Last week the Kennebec Journal ran an interesting story on the library’s efforts, in Hallowell, Maine, to restore their slate roof. From the article:
The roofers are repairing the slate roof built in 1880 on Second Street — part of a host of renovations the library board hopes to do on the building, which has been listed since 1970 on the National Register of Historic Places.
Jim Goulet, who represents Chelsea on the library’s Board of Trustees and is keeping track of the job, said the work — by The Heritage Co. of East Waterboro, which specializes in doing slate roofs on historic buildings — will continue for three to four more weeks.
“They are taking off much of the old slate and reusing it,” Goulet said. “Those pieces in good condition are set aside to be reused.”
The library board has been raising money to fund repairs. The slate work contract is for $181,466 . . . Linda Gilson, treasurer of the Board of Trustees, said . . . “and we’re pretty fortunate that 130 years went by and we had no (roof) repairs.”

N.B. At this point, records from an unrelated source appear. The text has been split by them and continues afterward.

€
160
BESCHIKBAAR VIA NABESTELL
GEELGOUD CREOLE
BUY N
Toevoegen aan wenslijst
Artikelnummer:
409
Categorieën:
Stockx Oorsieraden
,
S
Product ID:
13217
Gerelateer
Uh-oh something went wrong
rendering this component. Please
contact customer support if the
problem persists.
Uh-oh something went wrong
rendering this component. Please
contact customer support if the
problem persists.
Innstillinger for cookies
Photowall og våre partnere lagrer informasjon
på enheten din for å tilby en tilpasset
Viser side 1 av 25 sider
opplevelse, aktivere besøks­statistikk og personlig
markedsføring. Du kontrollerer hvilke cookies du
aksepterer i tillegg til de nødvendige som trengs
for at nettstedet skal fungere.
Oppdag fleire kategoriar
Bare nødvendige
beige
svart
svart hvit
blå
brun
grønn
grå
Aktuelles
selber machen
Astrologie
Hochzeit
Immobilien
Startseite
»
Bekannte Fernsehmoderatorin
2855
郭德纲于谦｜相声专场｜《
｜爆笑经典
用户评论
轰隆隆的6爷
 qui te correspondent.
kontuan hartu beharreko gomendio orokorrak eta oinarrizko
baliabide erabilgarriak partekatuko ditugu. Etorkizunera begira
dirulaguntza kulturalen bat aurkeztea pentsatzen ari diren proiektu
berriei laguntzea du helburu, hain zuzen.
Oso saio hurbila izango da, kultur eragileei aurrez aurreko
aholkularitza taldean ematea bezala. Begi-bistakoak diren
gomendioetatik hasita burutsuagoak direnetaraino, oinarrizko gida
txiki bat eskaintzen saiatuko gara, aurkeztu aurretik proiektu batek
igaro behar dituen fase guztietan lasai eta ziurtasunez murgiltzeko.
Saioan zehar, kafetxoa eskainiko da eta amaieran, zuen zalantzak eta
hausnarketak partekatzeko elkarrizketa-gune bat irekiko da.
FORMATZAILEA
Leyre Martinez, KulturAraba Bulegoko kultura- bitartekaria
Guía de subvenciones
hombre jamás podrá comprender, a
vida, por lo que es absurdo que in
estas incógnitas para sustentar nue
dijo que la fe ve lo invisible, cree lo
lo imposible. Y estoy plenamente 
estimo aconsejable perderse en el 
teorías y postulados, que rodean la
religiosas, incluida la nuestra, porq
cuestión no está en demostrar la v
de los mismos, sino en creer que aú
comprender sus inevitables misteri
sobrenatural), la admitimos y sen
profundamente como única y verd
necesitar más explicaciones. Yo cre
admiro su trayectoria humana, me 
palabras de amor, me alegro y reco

We are so glad they are putting the slate roofing back up. Not only is good from an architectural perspective, but it also helps to keep the skill base alive. What happens to our architectural heritage when everyone forgets how to put up a slate roof or a plaster wall? Will we “McMansionize” everything? Ugh.
Some argue that the old ways just aren’t economical since the library is spending $181,466 on this slate roof. Yet, I would argue they are economical, but over longer time horizons . . . after all they went 130 years without the need for roof repairs!
Try doing that with asphalt shingles. If asphalt shingles have a 30 year life span (big if with the ice and snow) then the roof would have had been replaced 4 times already. Given the large overhead costs of working on such a tall, steep roof I bet the slate is a lot more competitively priced than first imagined. And the costs would go down if more folks used slate again.